Cognitive Behavior Therapy (CBT) - A therapeutic approach to helping resolve emotional and behavioral disturbance by looking at how the consumer's thoughts and beliefs impact the way they feel and behave. The goal is to help the consumer recognize and change negative thoughts and maladaptive beliefs that lead to distressing emotions and/or ineffective ways of coping. In realizing these mistaken beliefs, a person's mood and subsequent behaviors improve as a result. CBT is brief/time-limited and present-centered, focused on current concerns.
Assertive Community Treatment (ACT) - Provides intensive and basic services and supports essential for people with serious mental illness to maintain independence in the community. An ACT team will provide mental health therapy and help with medications. The team may also help access community resources and supports needed to maintain wellness and participate in social, educational, and vocational activities.

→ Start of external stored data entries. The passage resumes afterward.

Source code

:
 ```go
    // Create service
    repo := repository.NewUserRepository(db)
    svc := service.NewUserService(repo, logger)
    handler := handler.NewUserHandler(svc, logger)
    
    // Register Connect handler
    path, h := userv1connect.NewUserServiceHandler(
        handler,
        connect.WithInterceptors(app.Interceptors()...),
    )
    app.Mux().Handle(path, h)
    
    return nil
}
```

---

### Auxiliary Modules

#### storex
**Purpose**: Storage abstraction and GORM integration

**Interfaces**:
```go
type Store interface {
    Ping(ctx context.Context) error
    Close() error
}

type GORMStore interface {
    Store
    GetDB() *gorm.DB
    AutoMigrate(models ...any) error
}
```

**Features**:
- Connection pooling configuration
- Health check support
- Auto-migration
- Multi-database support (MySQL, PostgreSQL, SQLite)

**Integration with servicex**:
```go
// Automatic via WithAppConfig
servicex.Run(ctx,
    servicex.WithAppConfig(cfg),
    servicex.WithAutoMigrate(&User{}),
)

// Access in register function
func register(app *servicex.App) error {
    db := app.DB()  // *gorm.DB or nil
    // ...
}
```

Anger Management - A weekly cognitive behavior therapy group service focused on reducing anger and enhancing self-control and is offered in many of our counties.
Dialectic Behavioral Therapy (DBT) - For adults and adolescents is a treatment approach that focuses on skill enhancement to improve emotional regulation. This treatment approach is best utilized for people with Borderline Personality Disorder.
Fees and Payment
If you are enrolled in Medicaid and meet the criteria for the specialty mental health and substance abuse services, the total cost of your authorized mental health or substance abuse treatment will be covered. If you are a Medicaid beneficiary with a deductible ("spend-down"), as determined by the Michigan Department of Health and Human Services (MDHHS), you may be responsible for the cost of a portion of your services.
Charges to persons for services shall be based on their ability to pay. No resident of the Board's catchment area shall be denied services because of ability or inability to pay the full cost of services; a sliding fee determination is available.
Services Offered To: Adults Couples Teens Children
A community counseling agency is a group therapy practice that offers affordable mental health services. Most are independent non-profit agencies, state agencies, or publicly-funded agencies. A few may restrict who is eligible for services, so it is a good idea to check when you call.
Community counseling agencies are generally more affordable than other therapy providers, but how much more affordable they are will depend on whether you qualify for a discount or sliding scale fee (or if they accept your insurance). Many, but not all, have a policy that they won't turn away anyone due to inability to pay. You should ask about their fees when you first call.
Expect to talk to kind people who want to help you find the care you need. Most community agencies strive to connect you with a live person within 24 hours, if not immediately. If you're asked to hold or leave a message, don't give up; just leave a message and wait. You should hear back pretty quickly.
Most agencies try to set up an initial assessment appointment within a week (some do within 24 hours), though the waitlist to start therapy is usually longer—about a few weeks on average. If you're not eligible or if the agency is not right for you, it's usually still worth it to call or drop in, because staff are knowledgeable about local options and can often refer you to one.